Ramon R.

Ramon R.

Ramon Rios was having a normal morning at work when he started to feel unwell. He told his boss around noon he was leaving for home. Ramon called his wife, who noticed he sounded different with slurred speech. She instructed Ramon to go to the hospital as soon as possible. He drove himself to The Hospitals of Providence East Campus.

According to Ramon, the symptoms started about an hour before he arrived at THOP East. His symptoms included right hemiparesis (weakness on the right side of the body) and dysarthria (slurred speech). Ramon's physicians diagnosed him with a left pontine infarct, also known as a pontine stroke. They started him on aspirin and statin.

Pontine strokes, which affect the pons region of the brain stem, can be particularly devastating. Ramon experienced significant functional deficits. Having lived at home with his wife and two children, Ramon's goal was to regain his independence. That brought him to Highlands Rehabilitation Hospital.

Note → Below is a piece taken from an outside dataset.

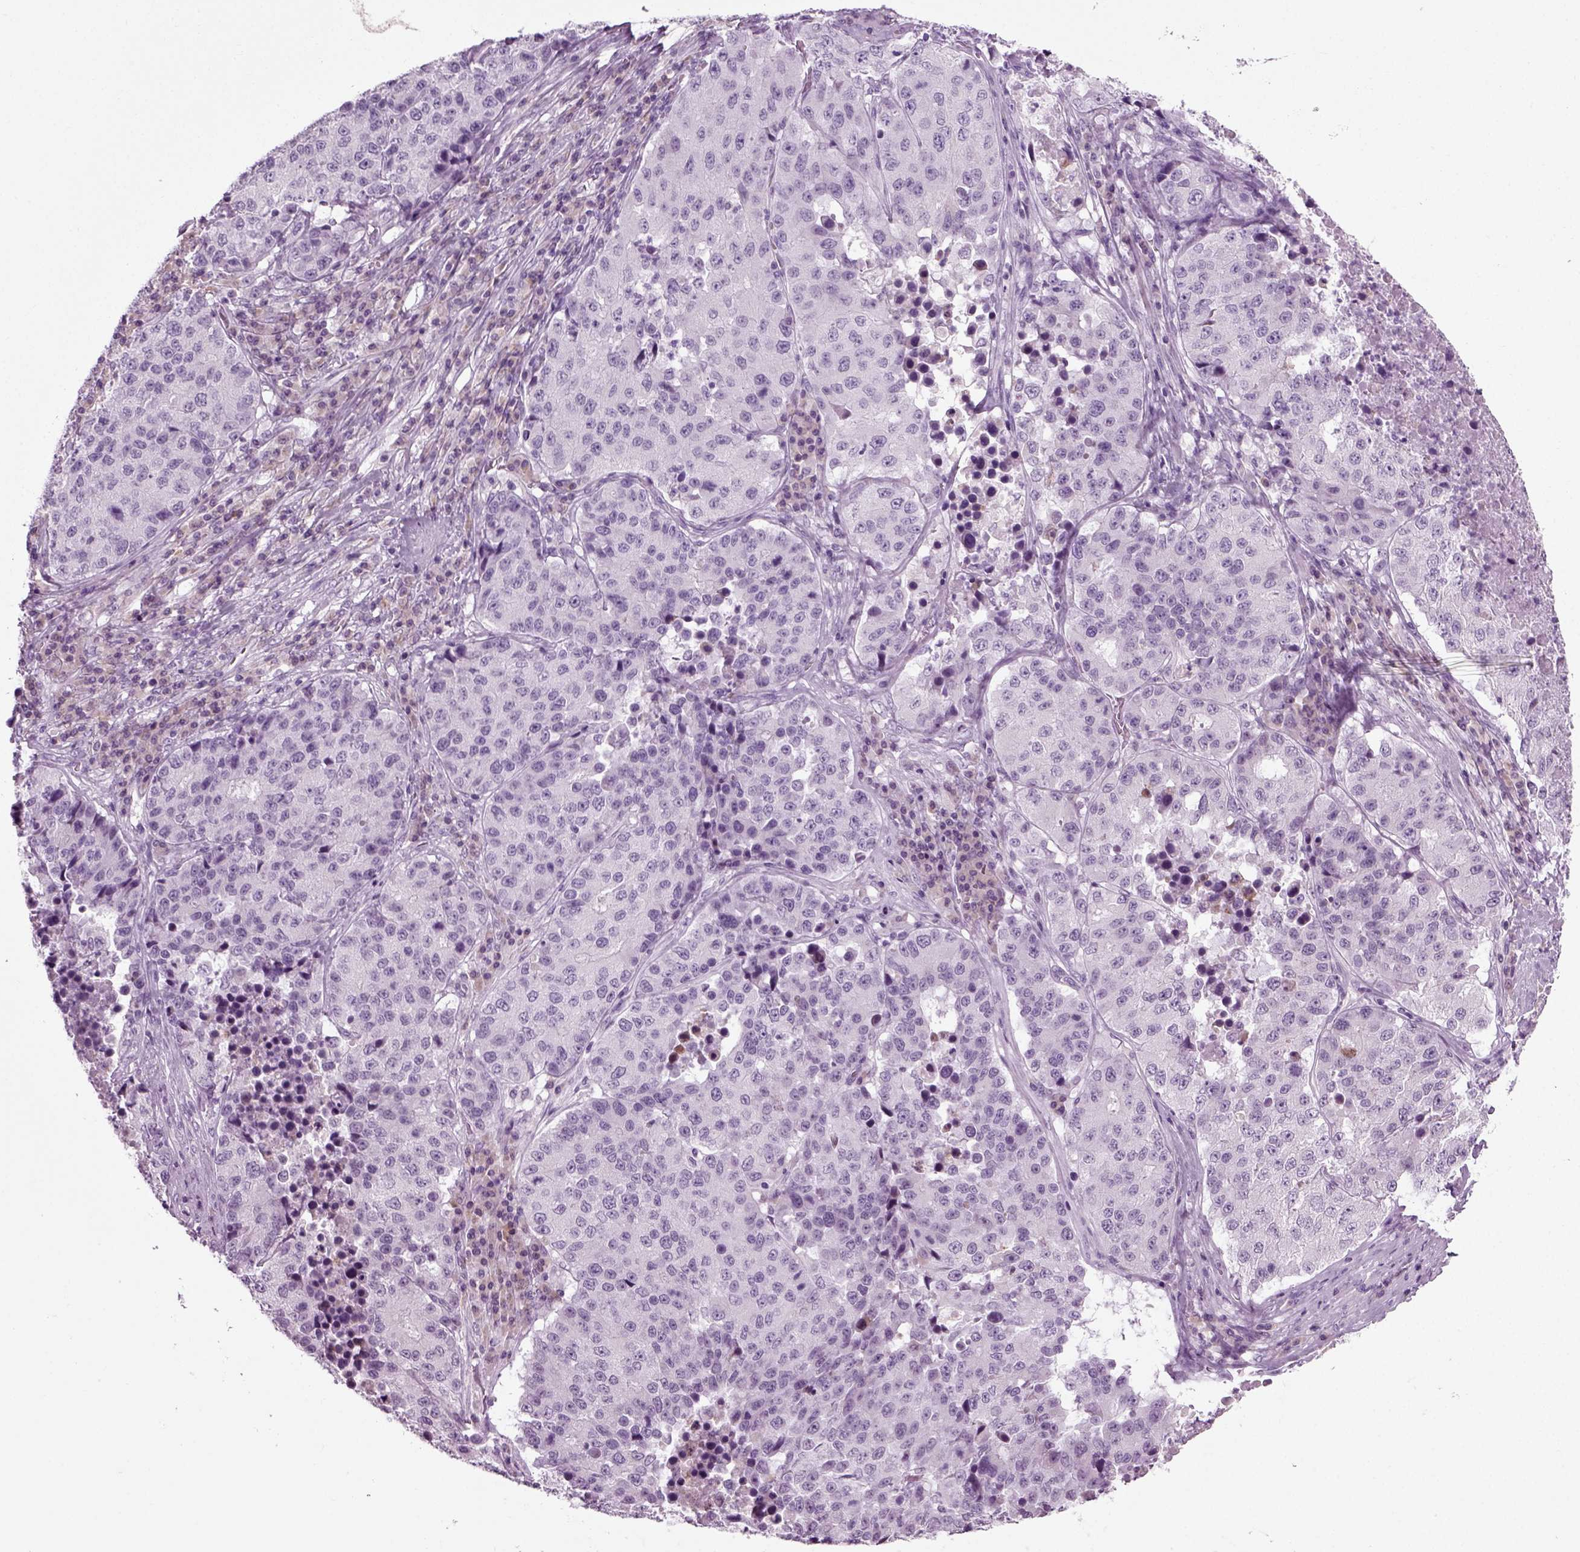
{"staining": {"intensity": "negative", "quantity": "none", "location": "none"}, "tissue": "stomach cancer", "cell_type": "Tumor cells", "image_type": "cancer", "snomed": [{"axis": "morphology", "description": "Adenocarcinoma, NOS"}, {"axis": "topography", "description": "Stomach"}], "caption": "IHC of human stomach adenocarcinoma exhibits no positivity in tumor cells. (DAB (3,3'-diaminobenzidine) immunohistochemistry, high magnification).", "gene": "PRLH", "patient": {"sex": "male", "age": 71}}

At Highlands, an individualized care plan was developed to help Ramon regain his prior level of function. Ramon's physician-led interdisciplinary team included his nurses, social workers, therapists, and the nutrition department.

Ramon got right to work on his recovery. He participated in three hours per day of therapy, with one hour each of physical, occupational, and speech therapies. The hard work would soon pay off for Ramon. He progressed to modified independent with his activities of daily living and mobility. He can walk a few thousand feet without difficulty, using only a single-point cane. His comprehension and expression have progressed, though he still requires some supervision with memory. After an upcoming follow-up with his primary care physician, Ramon will consult with a neurologist and continue with outpatient therapy.

Ramon recalls the support of his therapists and the impact it had on his recovery. “Jennifer (OT) told me, there is no such thing as you can’t do it!” That type of encouragement helped Ramon change his mentality. His therapists pushed him every day to slowly but surely get better. “Samantha (PT), pushed me to do things that seemed impossible.” Speech therapy pushed him, as well, and provided advice to follow after discharge.

“I am very grateful," Ramon reiterated over-and-over. "The staff helped me believe in myself and motivated me every day, they kicked my (butt) everyday…in a good way!”